L’ha liquidato così, con
un “ci hanno pestato a sangue”, e addio a tutti i sani principi di combattere
il bullismo tramite glee. Forse
sarebbe stato un ottimo tema da trattare, forse avrebbe dato quel pizzico di
realtà che mancava.
Così ho dovuto scriverlo, o non mi sarei sentita
a posto con me stessa. Ho sperimentato su me stessa cosa significa “bullismo”, quindi è qualcosa che ancora mi colpisce
profondamente e sono estremamente sensibile all’argomento.
Stranamente questa storia
mi convince fino in fondo, ma forse è perché, come ho detto sopra, è un tema
che mi è particolarmente vicino e quindi mi sta molto a cuore.
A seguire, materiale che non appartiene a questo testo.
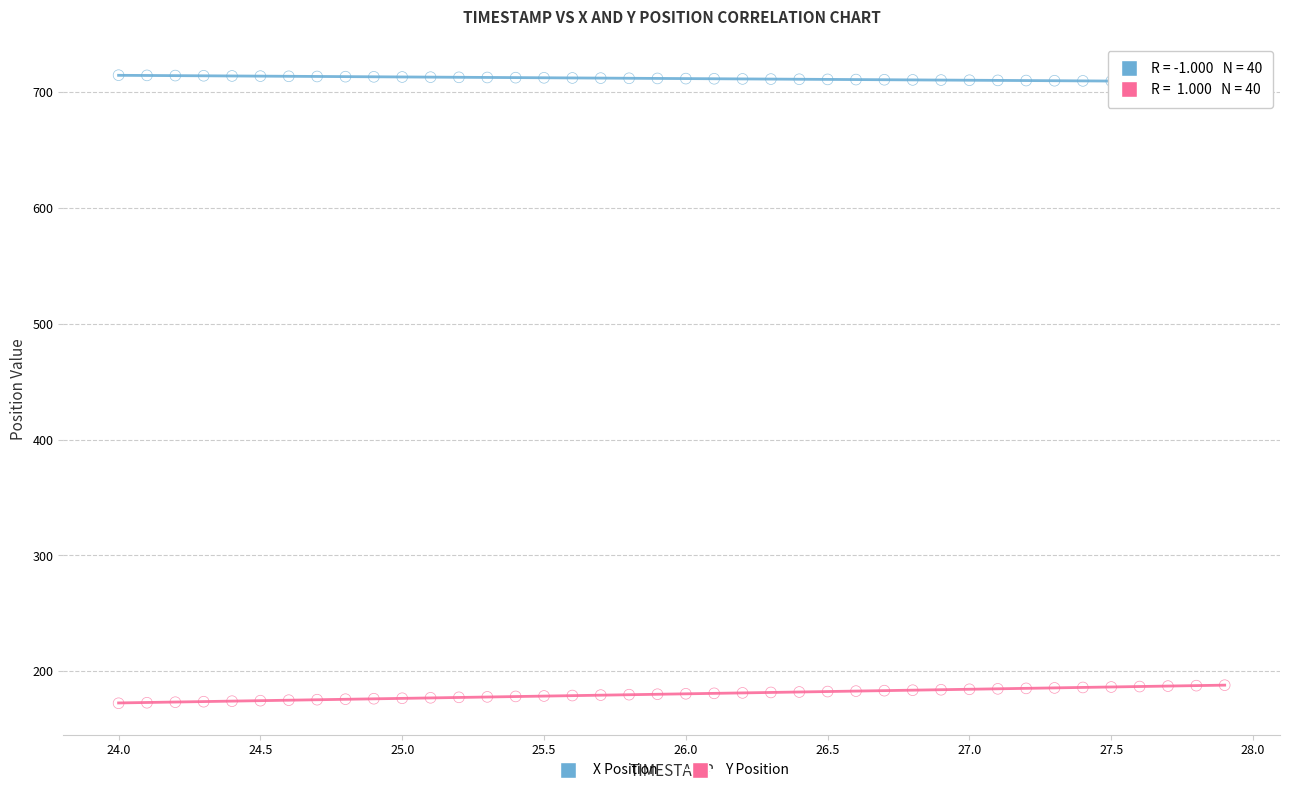

Across all data points, what is the range of X values (max minus min)?

3.9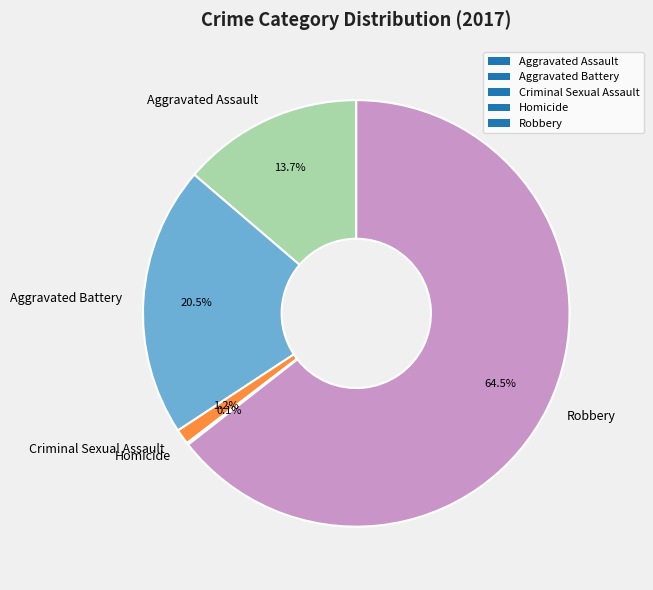

To the nearest percent, what is the difference between the largest and smallest slice percentages?

64%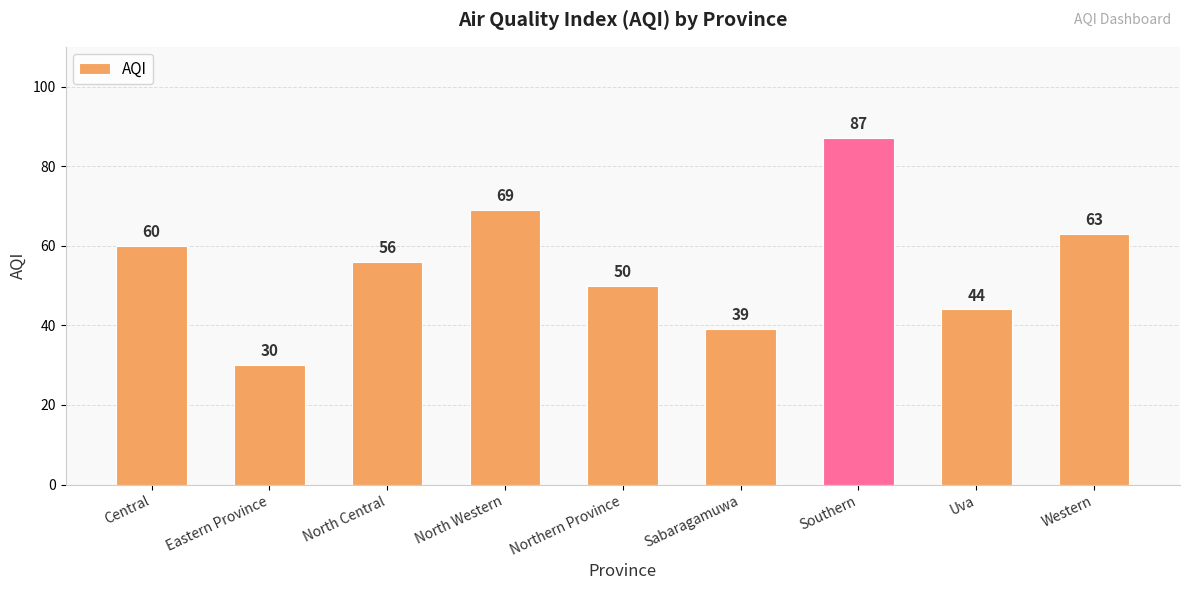

How many data points are less than 56?

4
Glee dovrebbe essere anche questo, no? Avvicinare le
persone nelle difficoltà.
E come Blaine
ha imparato tempo dopo – alla Dalton o con Kurt – ci vuole
coraggio per affrontare certe cose.
Piccola annotazione dal
punto di vista stilistico. Verso la fine Blaine
inizia ad arrendersi e i suoi pensieri iniziano a farsi più scoordinati e per
niente lucidi. Metteteci il fatto che sta per perdere i sensi, o saranno tutte
le botte che prende, ma a mio parere rende meglio l’idea. Tutta la storia ha un
qualcosa di nonsense e può sembrare distante e ovattata,
e probabilmente lo è, ma, ripeto, rendeva meglio l’idea di ciò che volevo dire.
Lui è lì, da solo, contro
gente in netta superiorità numerica il cui unico scopo è quello di massacrarlo
di botte solo perché è diverso. E’ una cosa orribile e sentivo il bisogno di
scriverne e di parlarne, ecco. Spero di non aver turbato nessuno. Ho anche
cercato di regolarmi con la volgarità del linguaggio, quindi non ci sono
insulti orribili, solo i soliti che usa quella
gente.
E Kurt che gli domanda
proprio quello all’inizio…è che non
gli ho mai perdonato di aver liquidato Blaine con un “sì,
allora andiamo al mio ballo così affronti i miei, di bulli”, senza chiedere
altro. E’ colpa del vecchio RM, lo so, ma tutta questa freddezza per un tema
così delicato mi aveva lasciato perplessa.
Come al
solito grazie a Ilaryf90, la mia superinformatrice e ispirazione costante :)
Beh, spero che la storia
vi abbia toccato come ha toccato me scriverla e pensarci. Inutile dire che
episodi del genere non dovrebbero mai accadere, no?